I have had precisely the same problem that you are having since "upgrading" to Big Sur. Never had any mount issues prior to Big Sur.
After recently connecting to a SMB server directly (no rclone) I noted the same behavior (forced unmount after random N minutes). This suggests that the problem might be entirely related to Big Sur.
Attempted solution #9458.B29 (jkjk)
I added a .metadata_never_index file to the mount-root of both the SMB server and the rclone mount. They have now been up for a few hours without unmounting. Will keep an eye on it.
=== for reference ===
Mac OS Bug Sur 11.2.1
rclone v1.55.0-beta.5191.5b84adf3
MacFuse beta 4.05
@ncw
UPDATE - It's now been up almost 8 hours and both the rclone and smb mounts are stable. Will look again tomorrow ... but seems promising. .metadata_never_index for eliminating spotlight.
Separately, both the rclone and samba mounts are massively more responsive now. Shouldn't be a surprise, as we know how heavy spotlight is. Still, nice.

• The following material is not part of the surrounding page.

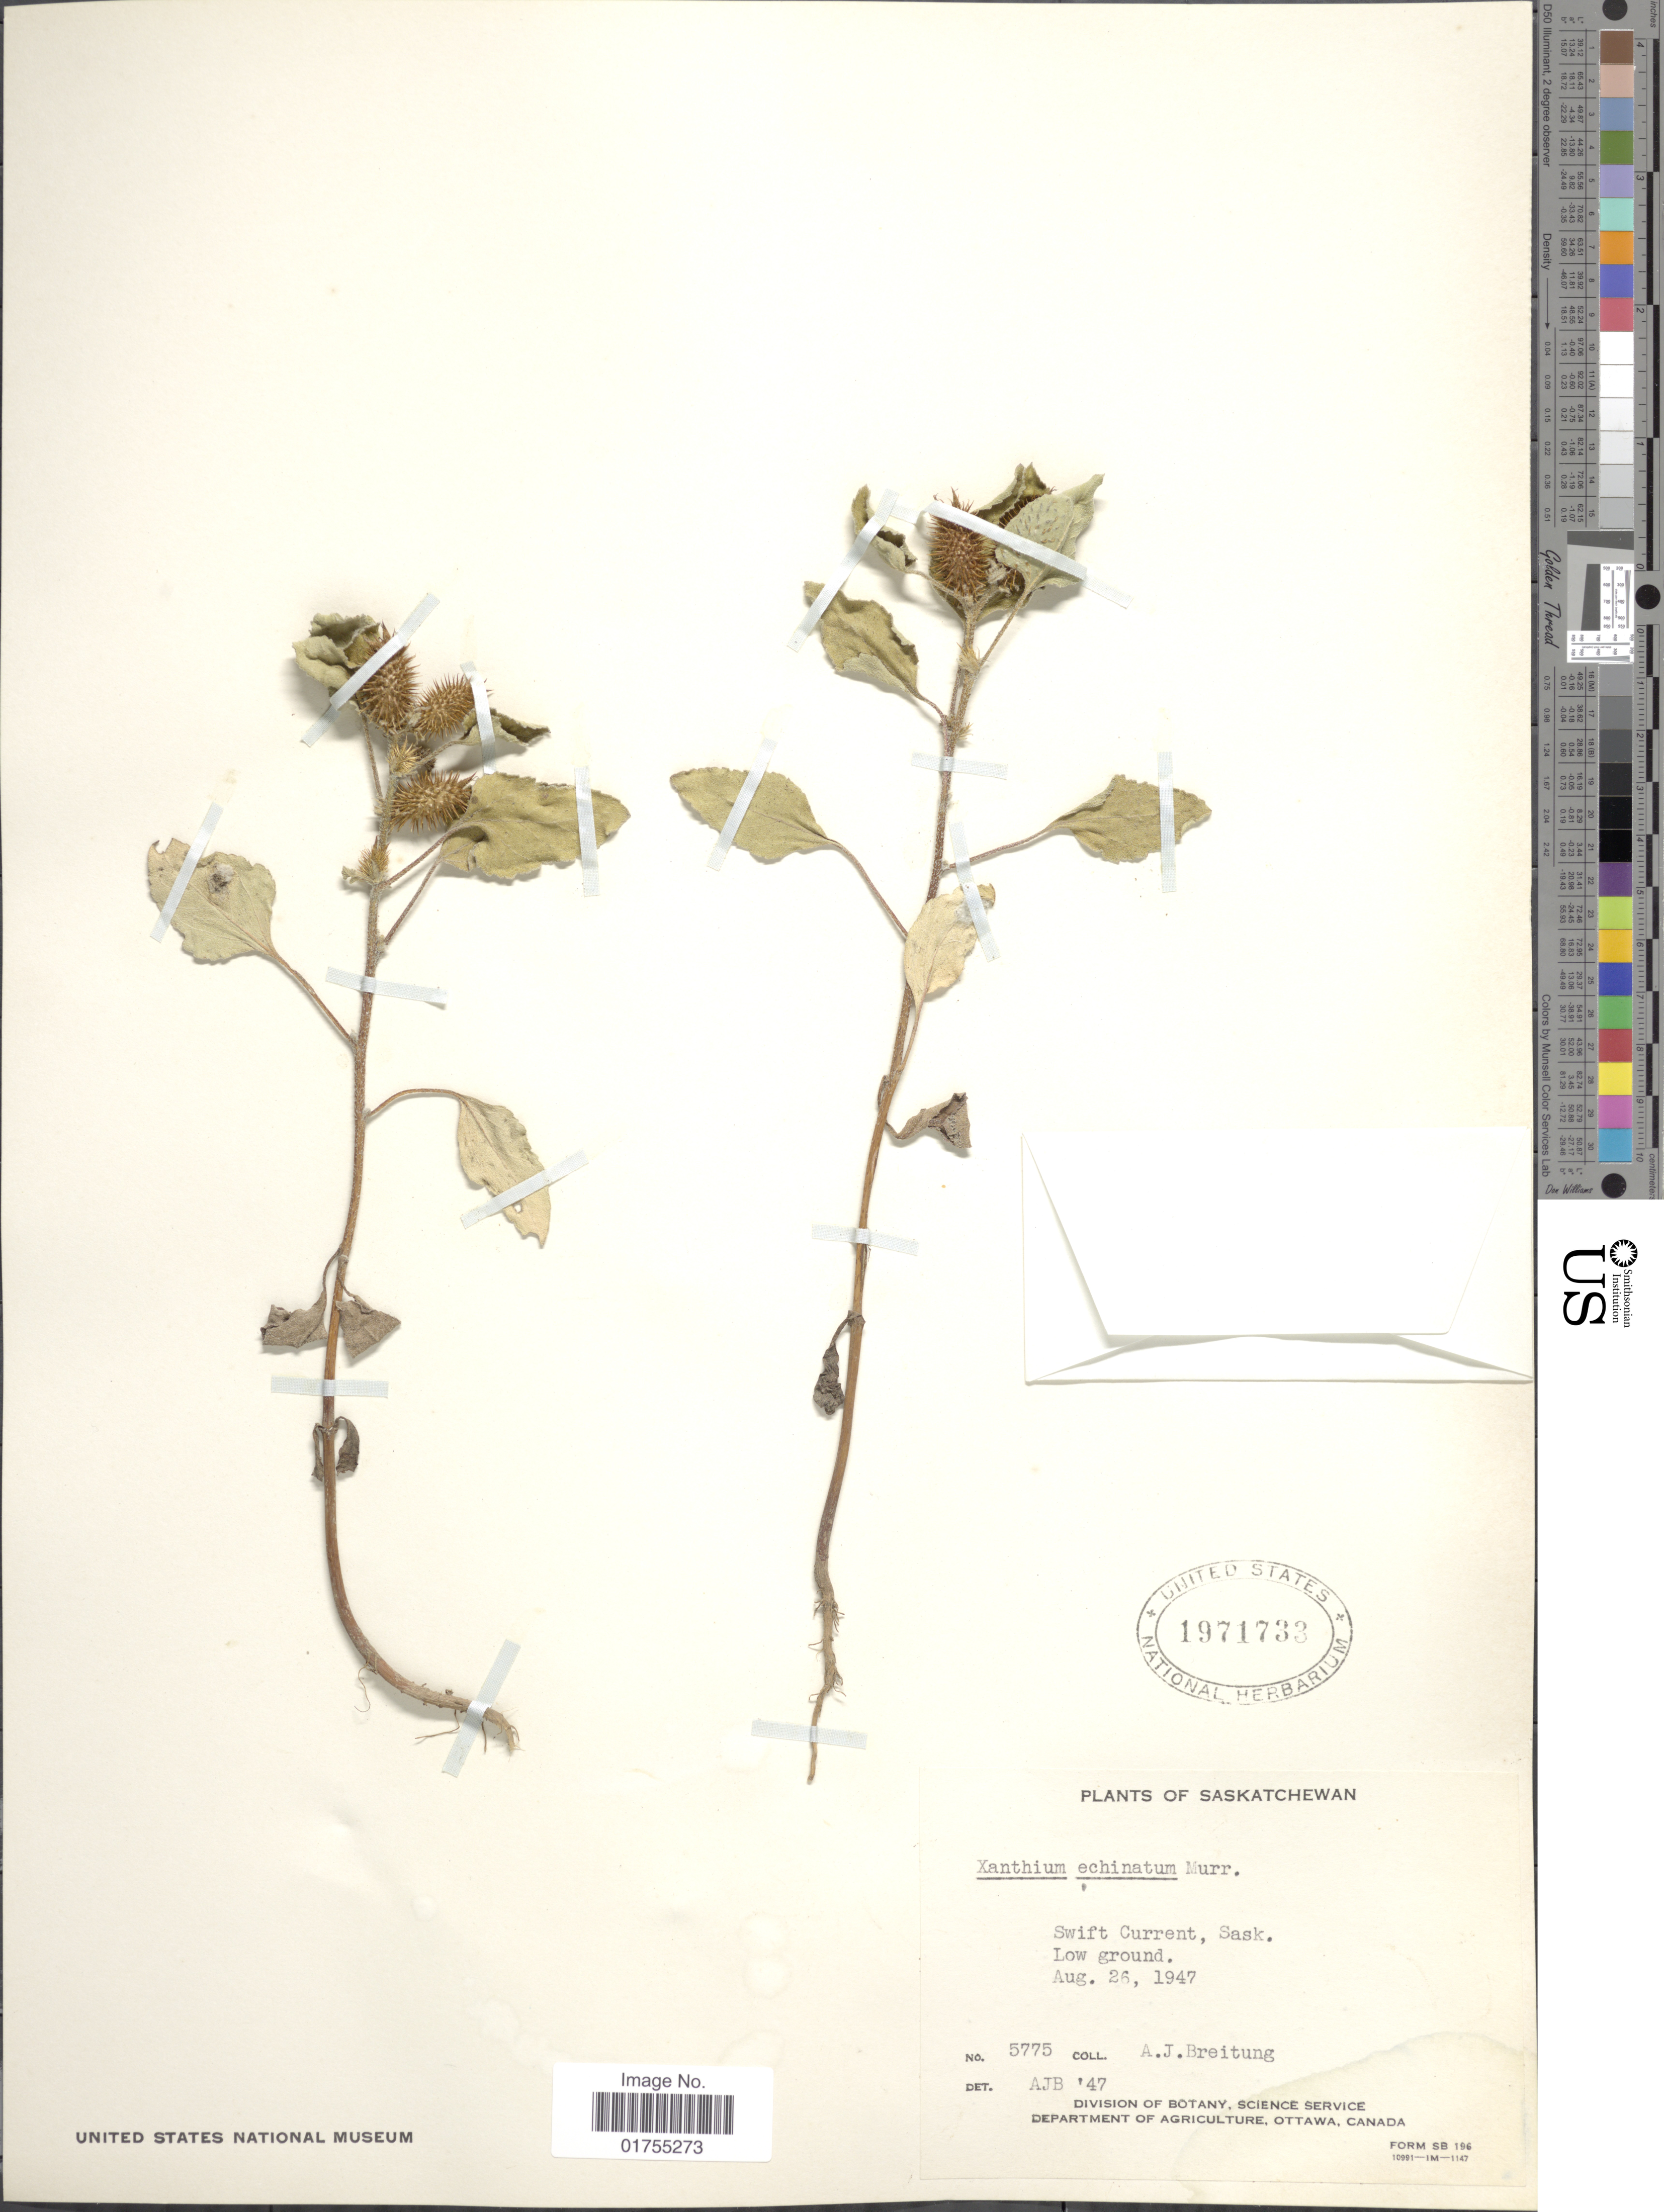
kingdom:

So it looks like the kernel gave up on rclone at the 2 minute mark exactly whereas the directory read took 4 minutes exactly.
This is exactly the setting which --daemon-timeout is supposed to control
--daemon-timeout duration Time limit for rclone to respond to kernel. Not supported on Windows.
This is supposed to be 15 minutes for macOS.
Do you see any message like this in the kernel log? That is what OSXFUSE writes when the timeout expires. I think you'll see these messages with dmesg or maybe in /var/log somewhere.
17.11.12 20:02:59.000 kernel: OSXFUSE: force ejecting (no response from user space 5)
Rclone does attempt to set the timeout to 15 minutes, but apparently the maximum is 10 minutes - I saw this in an osxfuse issue. So maybe you could try --daemon-timeout 9m and see if that helps.